A Brief History of Axiom Systems
Are there any sets of axioms for interesting mathematical theories that do satisfy all four of the items in our wish list?
Yes!
Basic Arithmetic
When considering only addition (but not multiplication) over the natural numbers, we can obtain a set of axioms for this theory by taking the subset of the Peano axioms consisting of
\[\begin{align*} &\forall x \neg S(x) = 0 \\ &\forall x \forall y \, (S(x) = S(y) \to x = y) \\ &\forall x \, (x+0) = x \\ &\forall x \forall y \, (x+S(y)) = S(x+y) \end{align*}\]and the (infinitely many) axioms generated from the Principle of Induction axiom schema. This set of axioms is computable. It is consistent. It is sound with respect to the natural model $N$ of addition on \(\mathbb{N}\). And Presburger showed that it is also complete.
Geometry
In geometry, we also have a similar success story. All of planar Euclidean geometry can be formalized in a first-order language that defines a ternary “betweenness” relation (where \(B(x,y,z)\) is meant to represent the assertion that \(y\) is on the line segment connecting \(x\) and \(z\)) and a 4-ary relation of “congruence” (where \(C(x,y,z,w)\) is meant to represent the assertion that the line segment \(xy\) has the same length as the line segment \(zw\).)
Tarski gave a set of axioms for this theory that is computable, consistent, sound with respect to the model defined by Euclidean geometry of points on the plane. And he showed that this theory is also complete.
Set Theory?
Inspired by the success stories above, we might then want to look for axioms that satisfy all four of the properties in our wish list for set theory. There has in fact been much work in attempting to do that, including some notable efforts by Frege and by Russell and Whitehead, because a success in this one area of mathematics would have extremely wide-ranging implications.
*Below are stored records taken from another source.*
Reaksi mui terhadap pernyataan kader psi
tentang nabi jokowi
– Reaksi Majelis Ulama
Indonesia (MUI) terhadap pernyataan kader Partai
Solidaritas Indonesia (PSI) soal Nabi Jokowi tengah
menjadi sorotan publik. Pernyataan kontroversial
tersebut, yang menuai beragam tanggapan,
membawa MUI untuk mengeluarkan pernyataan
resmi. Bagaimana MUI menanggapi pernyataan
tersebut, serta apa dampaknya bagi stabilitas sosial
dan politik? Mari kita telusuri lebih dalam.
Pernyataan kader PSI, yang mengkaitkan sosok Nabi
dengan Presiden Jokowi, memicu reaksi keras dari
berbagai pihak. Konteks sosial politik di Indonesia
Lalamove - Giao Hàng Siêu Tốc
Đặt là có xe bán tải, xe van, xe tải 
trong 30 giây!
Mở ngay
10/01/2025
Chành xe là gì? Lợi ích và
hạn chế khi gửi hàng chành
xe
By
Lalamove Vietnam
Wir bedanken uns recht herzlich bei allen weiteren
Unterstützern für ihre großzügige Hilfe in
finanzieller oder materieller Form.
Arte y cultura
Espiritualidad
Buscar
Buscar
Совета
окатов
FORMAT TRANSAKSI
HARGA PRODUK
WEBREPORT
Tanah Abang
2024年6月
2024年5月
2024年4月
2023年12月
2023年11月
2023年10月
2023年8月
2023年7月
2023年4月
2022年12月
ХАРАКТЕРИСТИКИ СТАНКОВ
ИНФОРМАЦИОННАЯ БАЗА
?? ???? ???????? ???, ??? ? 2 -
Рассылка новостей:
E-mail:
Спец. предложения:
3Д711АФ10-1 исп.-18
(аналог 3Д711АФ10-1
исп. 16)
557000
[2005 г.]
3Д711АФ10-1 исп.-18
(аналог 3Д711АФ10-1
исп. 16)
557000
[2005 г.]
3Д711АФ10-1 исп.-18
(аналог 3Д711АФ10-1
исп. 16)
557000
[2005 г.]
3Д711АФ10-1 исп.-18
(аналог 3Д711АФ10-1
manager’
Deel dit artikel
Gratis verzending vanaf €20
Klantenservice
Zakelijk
Indeed, in parallel with the work to axiomatize set theory, there was also a lot of work which showed that many other branches of mathematics can be formulated in terms of set theory. So a good set of axioms for set theory would in fact provide a solid foundation not just for that field but for much of mathematics itself.
However, it is not to be: Gödel’s famous First Incompleteness Theorem shows that we cannot hope to have axioms for set theory that simultaneously satisfies all four of the properties on our wish list.
Gödel’s First Incompleteness Theorem. (Special case) There is no set of axioms that is computable, consistent, sound with respect to set theory, and complete.
And, not only that, the same is true for most of the other mathematical theories, including arithmetic over the natural numbers when we consider both addition and multiplication.
We will revisit and discuss this theorem in more details in a few lectures. But before we can do that, we need to spend a bit of time formalizing the notion of computability. Proving that something is computable is straightforward: giving an algorithm (or a program in your favourite programming language) suffices. But to prove that something is not computable seems more challenging. We want to carefully define exactly what we mean by computability so that (i) we can indeed prove that some sets of axioms are uncomputable, as required for the proof of the incompleteness theorem, and (ii) our notion of computability is general enough so that uncomputability really captures the impossibility of writing any algorithm (in any programming language!) for the task.
We will do so with the help of Turing machines.